The Witcher 3 is a stunning game, and I think everyone with a sliver of knowledge about the RPG already knows that. There are many techniques that go towards creating immersive, gorgeous back drops, one of which is chromatic aberration. It’s a setting that often stays locked away from player tweaking, but CD Projekt RED isn’t going to force it on you if you really don’t like it.
What is chromatic aberration in the first place though? The effect blurs the image currently being displayed on screen around the edges, and chromatically messes with some of the colours as well. It’s a filter of sorts, and used correctly it produces a superior image that also helps focus your eyes on what the camera is currently focusing on. Used over-zealously though, and you end up with a picture that looks like it needs 3D glasses to be viewed correctly. Dying Light, for example, uses it quite heavily, giving everything an odd sort of hazy, shimmering look.

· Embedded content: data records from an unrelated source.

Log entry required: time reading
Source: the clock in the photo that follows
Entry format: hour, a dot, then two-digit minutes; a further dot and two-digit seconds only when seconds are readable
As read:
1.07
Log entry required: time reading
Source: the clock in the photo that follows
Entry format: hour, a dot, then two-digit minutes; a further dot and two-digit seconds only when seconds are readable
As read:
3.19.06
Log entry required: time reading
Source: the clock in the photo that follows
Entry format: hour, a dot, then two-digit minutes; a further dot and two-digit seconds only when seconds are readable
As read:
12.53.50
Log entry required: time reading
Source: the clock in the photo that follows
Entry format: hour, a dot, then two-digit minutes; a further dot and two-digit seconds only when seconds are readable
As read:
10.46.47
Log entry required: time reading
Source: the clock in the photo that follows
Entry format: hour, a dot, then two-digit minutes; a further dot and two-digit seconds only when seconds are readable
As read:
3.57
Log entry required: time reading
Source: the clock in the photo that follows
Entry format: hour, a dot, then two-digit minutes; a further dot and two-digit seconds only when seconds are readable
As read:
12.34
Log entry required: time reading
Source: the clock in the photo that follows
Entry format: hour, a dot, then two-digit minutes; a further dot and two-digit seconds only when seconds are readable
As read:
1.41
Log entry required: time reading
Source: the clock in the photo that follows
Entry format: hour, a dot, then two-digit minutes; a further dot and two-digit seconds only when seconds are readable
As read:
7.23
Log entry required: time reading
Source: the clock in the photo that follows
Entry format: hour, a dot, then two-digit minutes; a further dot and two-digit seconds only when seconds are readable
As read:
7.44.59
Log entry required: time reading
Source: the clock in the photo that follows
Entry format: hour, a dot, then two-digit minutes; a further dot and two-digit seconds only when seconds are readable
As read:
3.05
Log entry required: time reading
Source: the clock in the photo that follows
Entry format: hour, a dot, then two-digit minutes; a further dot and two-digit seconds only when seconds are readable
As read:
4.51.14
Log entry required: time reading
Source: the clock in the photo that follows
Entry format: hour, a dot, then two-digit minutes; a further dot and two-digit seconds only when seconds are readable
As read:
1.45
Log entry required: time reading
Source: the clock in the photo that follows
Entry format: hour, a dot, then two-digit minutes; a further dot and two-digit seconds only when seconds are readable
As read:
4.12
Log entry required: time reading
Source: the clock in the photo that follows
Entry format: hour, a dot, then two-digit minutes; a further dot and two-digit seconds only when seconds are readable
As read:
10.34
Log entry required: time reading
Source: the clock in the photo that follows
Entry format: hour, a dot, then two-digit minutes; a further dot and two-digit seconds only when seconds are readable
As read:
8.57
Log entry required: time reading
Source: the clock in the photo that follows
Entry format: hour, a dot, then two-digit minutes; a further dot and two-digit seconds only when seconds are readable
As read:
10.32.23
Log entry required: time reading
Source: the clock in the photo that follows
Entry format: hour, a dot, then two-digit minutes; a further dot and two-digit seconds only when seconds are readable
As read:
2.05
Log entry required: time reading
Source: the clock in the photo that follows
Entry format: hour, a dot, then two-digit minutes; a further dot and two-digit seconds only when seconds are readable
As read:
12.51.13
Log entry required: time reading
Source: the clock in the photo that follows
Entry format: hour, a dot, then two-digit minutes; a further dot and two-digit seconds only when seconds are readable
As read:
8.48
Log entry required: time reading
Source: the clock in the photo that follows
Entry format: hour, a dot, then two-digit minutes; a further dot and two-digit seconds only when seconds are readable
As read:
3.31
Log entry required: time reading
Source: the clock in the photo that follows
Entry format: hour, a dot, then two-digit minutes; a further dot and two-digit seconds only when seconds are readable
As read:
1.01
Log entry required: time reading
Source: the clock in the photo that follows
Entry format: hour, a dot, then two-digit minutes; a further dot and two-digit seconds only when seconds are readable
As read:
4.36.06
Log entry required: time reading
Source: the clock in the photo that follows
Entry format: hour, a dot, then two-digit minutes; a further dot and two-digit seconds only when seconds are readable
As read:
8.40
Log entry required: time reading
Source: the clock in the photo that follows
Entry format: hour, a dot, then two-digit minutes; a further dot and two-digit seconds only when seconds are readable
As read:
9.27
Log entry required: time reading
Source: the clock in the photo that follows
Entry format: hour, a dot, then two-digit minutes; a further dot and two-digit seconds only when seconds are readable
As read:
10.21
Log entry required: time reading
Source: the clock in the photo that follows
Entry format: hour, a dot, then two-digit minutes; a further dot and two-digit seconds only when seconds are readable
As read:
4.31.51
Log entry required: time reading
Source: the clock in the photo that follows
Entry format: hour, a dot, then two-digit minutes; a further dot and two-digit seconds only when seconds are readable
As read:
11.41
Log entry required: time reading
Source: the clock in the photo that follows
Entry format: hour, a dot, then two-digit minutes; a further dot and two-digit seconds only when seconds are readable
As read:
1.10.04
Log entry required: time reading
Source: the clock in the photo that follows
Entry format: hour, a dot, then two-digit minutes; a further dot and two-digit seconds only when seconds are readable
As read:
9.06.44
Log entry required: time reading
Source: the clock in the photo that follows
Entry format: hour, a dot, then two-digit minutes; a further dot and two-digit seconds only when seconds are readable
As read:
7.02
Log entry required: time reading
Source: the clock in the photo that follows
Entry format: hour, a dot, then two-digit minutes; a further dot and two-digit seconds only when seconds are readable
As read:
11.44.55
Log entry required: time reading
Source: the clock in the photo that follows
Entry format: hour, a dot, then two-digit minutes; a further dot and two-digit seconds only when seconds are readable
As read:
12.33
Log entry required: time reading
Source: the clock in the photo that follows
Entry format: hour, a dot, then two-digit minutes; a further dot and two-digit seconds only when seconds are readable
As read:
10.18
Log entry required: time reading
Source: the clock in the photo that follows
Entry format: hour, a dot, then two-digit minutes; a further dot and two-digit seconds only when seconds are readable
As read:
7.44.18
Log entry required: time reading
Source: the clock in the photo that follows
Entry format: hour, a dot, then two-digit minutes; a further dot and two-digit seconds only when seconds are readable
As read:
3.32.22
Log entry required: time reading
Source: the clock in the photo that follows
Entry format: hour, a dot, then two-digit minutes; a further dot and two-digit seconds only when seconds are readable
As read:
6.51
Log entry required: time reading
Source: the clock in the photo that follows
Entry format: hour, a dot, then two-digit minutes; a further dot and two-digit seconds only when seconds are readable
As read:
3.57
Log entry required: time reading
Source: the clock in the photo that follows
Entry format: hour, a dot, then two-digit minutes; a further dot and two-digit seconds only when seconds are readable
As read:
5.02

Most games, however, don’t allow you to set how intense the effect is, which can completely ruin some visuals in certain games. Bloodborne, for example, features a high level of chromatic aberration which puts some off, while Lords of the Fallen abused the setting to hell and back. The Witcher 3 (on PC at least) will let you turn it completely off though, much like motion blur settings eventually made their way to options screens.
And that’s good news for any of you hoping to snap some pretty in-game shots without the immeense blurring – which may even have its own app support from within the game.
@Snacze not without our devs only debugmode. let me bring this up with the team OK? You’re not the 1st to ask so it must be important 🙂
— Damien Monnier (@Bacon_is_life) March 29, 2015
The Witcher 3 is out on PC, Xbox One and PS4 in May. I think it’s easier to ask who’s not excited at this point.